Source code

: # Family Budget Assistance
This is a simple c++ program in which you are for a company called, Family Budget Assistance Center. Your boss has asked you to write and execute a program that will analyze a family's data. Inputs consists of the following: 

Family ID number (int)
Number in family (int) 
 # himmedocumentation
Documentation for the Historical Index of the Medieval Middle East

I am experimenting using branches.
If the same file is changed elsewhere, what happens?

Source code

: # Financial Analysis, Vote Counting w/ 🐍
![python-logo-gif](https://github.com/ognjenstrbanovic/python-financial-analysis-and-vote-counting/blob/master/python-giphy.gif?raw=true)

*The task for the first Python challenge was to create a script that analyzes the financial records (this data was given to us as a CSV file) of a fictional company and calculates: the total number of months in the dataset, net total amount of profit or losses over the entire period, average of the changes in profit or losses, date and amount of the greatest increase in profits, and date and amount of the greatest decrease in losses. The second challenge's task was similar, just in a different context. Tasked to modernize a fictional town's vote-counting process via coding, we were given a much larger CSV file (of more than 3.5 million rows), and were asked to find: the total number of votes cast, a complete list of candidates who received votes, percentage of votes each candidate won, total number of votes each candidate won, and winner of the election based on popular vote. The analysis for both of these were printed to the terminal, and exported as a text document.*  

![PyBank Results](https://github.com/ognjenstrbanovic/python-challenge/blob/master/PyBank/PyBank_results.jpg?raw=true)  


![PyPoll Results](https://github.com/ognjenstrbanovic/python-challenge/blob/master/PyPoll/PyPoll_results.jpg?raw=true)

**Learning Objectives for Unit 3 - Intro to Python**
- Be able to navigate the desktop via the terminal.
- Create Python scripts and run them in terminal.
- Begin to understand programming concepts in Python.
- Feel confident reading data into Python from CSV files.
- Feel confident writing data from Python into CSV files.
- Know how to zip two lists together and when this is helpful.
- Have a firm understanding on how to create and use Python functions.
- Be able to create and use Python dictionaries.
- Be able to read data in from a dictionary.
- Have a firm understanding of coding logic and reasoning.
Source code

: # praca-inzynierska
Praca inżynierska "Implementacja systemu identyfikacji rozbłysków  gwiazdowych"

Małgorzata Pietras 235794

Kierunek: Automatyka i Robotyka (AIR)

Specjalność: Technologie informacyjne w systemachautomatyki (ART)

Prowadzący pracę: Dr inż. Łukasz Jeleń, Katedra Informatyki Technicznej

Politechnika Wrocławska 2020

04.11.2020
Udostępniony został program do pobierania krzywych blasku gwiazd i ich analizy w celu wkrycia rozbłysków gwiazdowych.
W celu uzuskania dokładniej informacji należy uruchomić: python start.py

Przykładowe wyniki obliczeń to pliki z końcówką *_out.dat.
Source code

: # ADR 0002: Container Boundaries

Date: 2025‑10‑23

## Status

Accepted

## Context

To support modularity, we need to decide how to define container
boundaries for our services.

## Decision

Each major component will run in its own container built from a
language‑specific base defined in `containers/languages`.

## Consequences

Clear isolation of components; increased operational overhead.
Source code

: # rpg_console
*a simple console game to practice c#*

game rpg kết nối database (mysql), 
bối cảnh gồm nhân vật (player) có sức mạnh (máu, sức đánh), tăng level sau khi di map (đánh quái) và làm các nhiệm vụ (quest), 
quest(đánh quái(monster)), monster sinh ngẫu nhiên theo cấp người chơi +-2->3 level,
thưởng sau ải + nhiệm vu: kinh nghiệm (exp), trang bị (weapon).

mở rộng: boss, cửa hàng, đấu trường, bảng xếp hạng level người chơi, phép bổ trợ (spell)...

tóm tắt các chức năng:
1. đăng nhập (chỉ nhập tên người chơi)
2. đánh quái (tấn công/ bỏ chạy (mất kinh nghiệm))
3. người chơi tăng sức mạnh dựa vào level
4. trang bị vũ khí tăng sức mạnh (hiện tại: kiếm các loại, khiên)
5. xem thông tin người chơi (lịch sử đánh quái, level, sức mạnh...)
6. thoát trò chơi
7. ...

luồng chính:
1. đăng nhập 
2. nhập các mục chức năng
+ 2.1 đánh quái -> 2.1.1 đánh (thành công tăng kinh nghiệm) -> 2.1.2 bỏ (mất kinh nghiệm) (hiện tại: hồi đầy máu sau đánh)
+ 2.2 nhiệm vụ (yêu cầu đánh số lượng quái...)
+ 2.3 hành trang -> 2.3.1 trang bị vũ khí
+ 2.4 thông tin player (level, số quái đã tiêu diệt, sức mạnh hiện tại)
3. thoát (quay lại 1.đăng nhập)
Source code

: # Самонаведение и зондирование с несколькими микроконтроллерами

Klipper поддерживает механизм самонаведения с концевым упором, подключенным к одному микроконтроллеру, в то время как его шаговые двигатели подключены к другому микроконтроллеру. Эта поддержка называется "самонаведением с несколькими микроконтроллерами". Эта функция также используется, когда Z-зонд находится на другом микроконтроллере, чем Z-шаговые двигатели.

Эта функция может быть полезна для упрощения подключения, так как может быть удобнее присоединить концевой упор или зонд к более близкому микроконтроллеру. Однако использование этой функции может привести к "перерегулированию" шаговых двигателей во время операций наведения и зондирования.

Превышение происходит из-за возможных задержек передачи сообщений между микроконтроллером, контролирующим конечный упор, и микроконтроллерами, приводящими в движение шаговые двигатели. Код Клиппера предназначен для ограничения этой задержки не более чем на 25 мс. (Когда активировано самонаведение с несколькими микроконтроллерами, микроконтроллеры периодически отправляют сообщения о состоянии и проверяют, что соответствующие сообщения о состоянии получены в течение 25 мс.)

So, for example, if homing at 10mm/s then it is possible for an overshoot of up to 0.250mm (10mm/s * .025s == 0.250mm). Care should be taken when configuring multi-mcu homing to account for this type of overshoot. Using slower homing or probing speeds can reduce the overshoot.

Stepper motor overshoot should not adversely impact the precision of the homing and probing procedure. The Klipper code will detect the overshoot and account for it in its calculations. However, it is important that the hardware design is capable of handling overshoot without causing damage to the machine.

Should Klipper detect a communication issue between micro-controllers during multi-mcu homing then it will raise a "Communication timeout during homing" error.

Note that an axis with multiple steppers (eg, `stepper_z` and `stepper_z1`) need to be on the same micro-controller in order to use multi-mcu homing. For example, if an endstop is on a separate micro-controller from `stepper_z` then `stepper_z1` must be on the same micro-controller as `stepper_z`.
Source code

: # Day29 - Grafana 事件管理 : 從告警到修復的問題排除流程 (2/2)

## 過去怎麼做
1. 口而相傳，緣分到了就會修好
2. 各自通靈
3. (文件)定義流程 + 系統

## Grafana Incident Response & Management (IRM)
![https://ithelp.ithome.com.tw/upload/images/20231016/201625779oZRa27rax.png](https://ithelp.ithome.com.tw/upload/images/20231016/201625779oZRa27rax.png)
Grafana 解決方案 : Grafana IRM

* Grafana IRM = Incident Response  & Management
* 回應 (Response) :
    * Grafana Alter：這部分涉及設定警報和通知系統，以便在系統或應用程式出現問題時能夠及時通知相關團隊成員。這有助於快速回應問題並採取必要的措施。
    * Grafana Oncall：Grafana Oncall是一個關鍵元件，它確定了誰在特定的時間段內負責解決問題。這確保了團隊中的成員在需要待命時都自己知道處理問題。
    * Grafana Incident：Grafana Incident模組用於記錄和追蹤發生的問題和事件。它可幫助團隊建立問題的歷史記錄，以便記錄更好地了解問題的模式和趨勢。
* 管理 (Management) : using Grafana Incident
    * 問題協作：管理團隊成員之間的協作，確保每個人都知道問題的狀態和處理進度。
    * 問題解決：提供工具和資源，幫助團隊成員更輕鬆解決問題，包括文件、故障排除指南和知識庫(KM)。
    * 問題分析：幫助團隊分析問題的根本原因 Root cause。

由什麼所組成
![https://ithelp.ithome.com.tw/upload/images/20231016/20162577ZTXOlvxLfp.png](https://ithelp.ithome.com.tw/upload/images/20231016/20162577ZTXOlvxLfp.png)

________________

- [Task instructions] Rewrite the stretch from the line containing "tóm tắt các" through the line containing "зондирование с несколькими микроконтроллерами", swapping "kinh nghiệm" for "điểm kinh nghiệm" and leaving everything else as it is.

- [Finished exercise]
tóm tắt các chức năng:
1. đăng nhập (chỉ nhập tên người chơi)
2. đánh quái (tấn công/ bỏ chạy (mất điểm kinh nghiệm))
3. người chơi tăng sức mạnh dựa vào level
4. trang bị vũ khí tăng sức mạnh (hiện tại: kiếm các loại, khiên)
5. xem thông tin người chơi (lịch sử đánh quái, level, sức mạnh...)
6. thoát trò chơi
7. ...

luồng chính:
1. đăng nhập 
2. nhập các mục chức năng
+ 2.1 đánh quái -> 2.1.1 đánh (thành công tăng điểm kinh nghiệm) -> 2.1.2 bỏ (mất điểm kinh nghiệm) (hiện tại: hồi đầy máu sau đánh)
+ 2.2 nhiệm vụ (yêu cầu đánh số lượng quái...)
+ 2.3 hành trang -> 2.3.1 trang bị vũ khí
+ 2.4 thông tin player (level, số quái đã tiêu diệt, sức mạnh hiện tại)
3. thoát (quay lại 1.đăng nhập)
Source code

: # Самонаведение и зондирование с несколькими микроконтроллерами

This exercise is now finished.